The broader Topix rose 1.57% to end at 2482.87.

The strong earthquake that hit western Japan last week and lacklustre wage growth data are forcing market participants to "reappraise" when the Bank of Japan (BOJ) will normalise its monetary policy, said Tony Sycamore, a market analyst at IG.

Workers' real wages shrank for a 20th straight month in November, according to data published on Wednesday, confounding officials' wishes to see wage gains before tightening policy.

"That (wage data) gave the Nikkei the excuse to pop up there, towards that 35,000 level," said Sycamore, adding the index "probably can continue to make good gains while we try and work out when the BOJ can look to take its next step."

The yen fell 0.9% on the U.S. dollar overnight in the wake of the data and was hovering around 145.52 during Asian trading hours. [FRX/]

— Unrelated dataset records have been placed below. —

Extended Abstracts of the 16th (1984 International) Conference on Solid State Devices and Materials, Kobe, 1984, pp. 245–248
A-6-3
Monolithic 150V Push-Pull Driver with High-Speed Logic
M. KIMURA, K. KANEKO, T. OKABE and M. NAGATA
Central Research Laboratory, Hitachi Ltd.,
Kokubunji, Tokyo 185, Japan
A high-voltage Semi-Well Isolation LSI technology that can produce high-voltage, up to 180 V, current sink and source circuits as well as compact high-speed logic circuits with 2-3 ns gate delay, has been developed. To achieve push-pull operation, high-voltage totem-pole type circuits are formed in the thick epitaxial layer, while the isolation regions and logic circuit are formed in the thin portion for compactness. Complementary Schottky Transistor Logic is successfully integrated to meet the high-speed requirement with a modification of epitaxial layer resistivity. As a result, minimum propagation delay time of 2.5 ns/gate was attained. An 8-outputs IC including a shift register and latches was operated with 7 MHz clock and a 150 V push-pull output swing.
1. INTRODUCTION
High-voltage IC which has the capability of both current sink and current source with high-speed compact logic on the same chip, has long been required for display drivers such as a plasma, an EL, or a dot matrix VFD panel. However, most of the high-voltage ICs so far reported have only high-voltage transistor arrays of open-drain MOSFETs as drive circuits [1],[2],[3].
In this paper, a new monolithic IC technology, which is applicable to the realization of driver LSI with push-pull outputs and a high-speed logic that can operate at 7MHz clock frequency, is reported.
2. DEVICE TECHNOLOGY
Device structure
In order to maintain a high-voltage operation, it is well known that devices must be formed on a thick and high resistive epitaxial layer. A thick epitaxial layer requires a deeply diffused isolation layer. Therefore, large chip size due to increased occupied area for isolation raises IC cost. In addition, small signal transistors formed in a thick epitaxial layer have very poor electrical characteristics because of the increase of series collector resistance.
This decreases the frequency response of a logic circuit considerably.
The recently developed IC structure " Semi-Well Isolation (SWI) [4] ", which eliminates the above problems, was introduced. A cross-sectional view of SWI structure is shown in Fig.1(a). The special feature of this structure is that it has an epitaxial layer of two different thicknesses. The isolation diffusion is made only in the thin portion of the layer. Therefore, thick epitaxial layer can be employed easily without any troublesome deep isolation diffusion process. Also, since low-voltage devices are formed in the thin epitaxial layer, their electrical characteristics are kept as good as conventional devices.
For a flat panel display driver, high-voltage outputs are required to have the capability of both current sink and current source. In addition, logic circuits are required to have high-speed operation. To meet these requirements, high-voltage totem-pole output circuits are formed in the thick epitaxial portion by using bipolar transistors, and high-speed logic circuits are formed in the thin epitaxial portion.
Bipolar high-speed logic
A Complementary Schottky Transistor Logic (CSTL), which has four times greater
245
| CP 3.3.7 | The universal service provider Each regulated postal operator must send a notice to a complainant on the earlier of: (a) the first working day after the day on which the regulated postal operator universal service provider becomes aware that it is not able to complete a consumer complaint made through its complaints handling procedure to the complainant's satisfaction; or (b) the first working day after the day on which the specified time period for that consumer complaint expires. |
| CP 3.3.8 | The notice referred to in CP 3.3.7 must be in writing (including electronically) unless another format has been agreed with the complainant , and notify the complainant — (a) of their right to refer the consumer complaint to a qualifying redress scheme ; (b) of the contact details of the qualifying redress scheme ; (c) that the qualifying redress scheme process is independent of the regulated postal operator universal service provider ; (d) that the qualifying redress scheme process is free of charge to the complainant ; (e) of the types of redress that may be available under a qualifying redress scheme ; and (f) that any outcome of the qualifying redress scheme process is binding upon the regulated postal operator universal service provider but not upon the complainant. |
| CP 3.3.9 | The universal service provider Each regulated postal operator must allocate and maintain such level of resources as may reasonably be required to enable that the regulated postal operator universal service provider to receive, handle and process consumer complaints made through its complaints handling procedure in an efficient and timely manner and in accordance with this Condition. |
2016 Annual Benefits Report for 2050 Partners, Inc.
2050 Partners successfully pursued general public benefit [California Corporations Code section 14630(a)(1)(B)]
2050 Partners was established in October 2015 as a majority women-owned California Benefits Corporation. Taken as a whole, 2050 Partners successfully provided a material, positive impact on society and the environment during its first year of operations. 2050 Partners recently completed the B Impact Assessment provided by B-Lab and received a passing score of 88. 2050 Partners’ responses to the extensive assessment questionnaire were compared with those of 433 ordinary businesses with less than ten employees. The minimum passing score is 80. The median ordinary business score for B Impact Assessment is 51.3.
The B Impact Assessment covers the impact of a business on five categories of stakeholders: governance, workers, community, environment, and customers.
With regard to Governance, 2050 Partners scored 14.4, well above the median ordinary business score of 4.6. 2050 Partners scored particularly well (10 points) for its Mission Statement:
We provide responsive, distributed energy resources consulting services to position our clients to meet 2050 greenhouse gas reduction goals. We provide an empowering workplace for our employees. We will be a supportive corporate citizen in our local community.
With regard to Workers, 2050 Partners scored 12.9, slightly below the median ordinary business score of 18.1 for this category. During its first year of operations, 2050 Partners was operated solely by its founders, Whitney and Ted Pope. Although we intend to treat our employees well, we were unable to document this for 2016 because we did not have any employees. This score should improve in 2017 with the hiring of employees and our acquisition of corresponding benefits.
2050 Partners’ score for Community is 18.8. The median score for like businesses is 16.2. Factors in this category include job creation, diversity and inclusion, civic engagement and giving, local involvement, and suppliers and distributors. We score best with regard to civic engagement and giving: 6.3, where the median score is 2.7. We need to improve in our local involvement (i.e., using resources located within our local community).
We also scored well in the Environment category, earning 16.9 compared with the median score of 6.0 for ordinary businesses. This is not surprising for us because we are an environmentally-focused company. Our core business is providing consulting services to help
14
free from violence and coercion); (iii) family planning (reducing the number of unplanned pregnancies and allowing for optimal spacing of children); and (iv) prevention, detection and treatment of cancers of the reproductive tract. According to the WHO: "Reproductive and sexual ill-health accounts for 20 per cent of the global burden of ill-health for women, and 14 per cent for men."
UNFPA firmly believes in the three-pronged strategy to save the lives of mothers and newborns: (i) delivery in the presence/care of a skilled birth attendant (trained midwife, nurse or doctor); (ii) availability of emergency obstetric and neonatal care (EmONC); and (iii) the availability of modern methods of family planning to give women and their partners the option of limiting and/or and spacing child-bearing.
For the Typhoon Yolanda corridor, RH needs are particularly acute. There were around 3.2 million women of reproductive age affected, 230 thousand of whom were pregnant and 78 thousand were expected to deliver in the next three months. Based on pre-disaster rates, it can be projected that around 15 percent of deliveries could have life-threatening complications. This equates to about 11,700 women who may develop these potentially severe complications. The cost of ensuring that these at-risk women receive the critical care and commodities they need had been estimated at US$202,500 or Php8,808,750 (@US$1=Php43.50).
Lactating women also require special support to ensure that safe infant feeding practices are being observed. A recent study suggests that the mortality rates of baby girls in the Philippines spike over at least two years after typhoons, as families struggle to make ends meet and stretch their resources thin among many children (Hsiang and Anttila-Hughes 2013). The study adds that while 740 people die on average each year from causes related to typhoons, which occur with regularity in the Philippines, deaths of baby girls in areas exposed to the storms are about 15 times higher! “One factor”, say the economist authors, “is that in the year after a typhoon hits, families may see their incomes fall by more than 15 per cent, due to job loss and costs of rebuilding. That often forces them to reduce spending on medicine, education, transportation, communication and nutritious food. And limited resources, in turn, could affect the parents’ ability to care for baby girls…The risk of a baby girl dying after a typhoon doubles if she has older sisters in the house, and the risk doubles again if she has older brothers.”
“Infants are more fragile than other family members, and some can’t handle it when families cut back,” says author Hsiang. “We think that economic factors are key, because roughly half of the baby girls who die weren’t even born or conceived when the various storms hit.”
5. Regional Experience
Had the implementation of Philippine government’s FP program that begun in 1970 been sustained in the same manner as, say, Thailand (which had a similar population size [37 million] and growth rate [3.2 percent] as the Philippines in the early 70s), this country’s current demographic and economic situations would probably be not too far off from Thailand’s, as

A weaker yen tends to support exporter shares, increasing the value of overseas profits in yen terms when firms repatriate them to Japan.

Japanese stocks also got a boost from upbeat performances on Wall Street as megacaps rallied. [.N]

SMC Corp gained 4.69% to top off Thursday's winners, followed by Itochu Corp up at 4.5% and telecommunications company KDDI (OTC:KDDIF) Corp closing higher at 4.21%.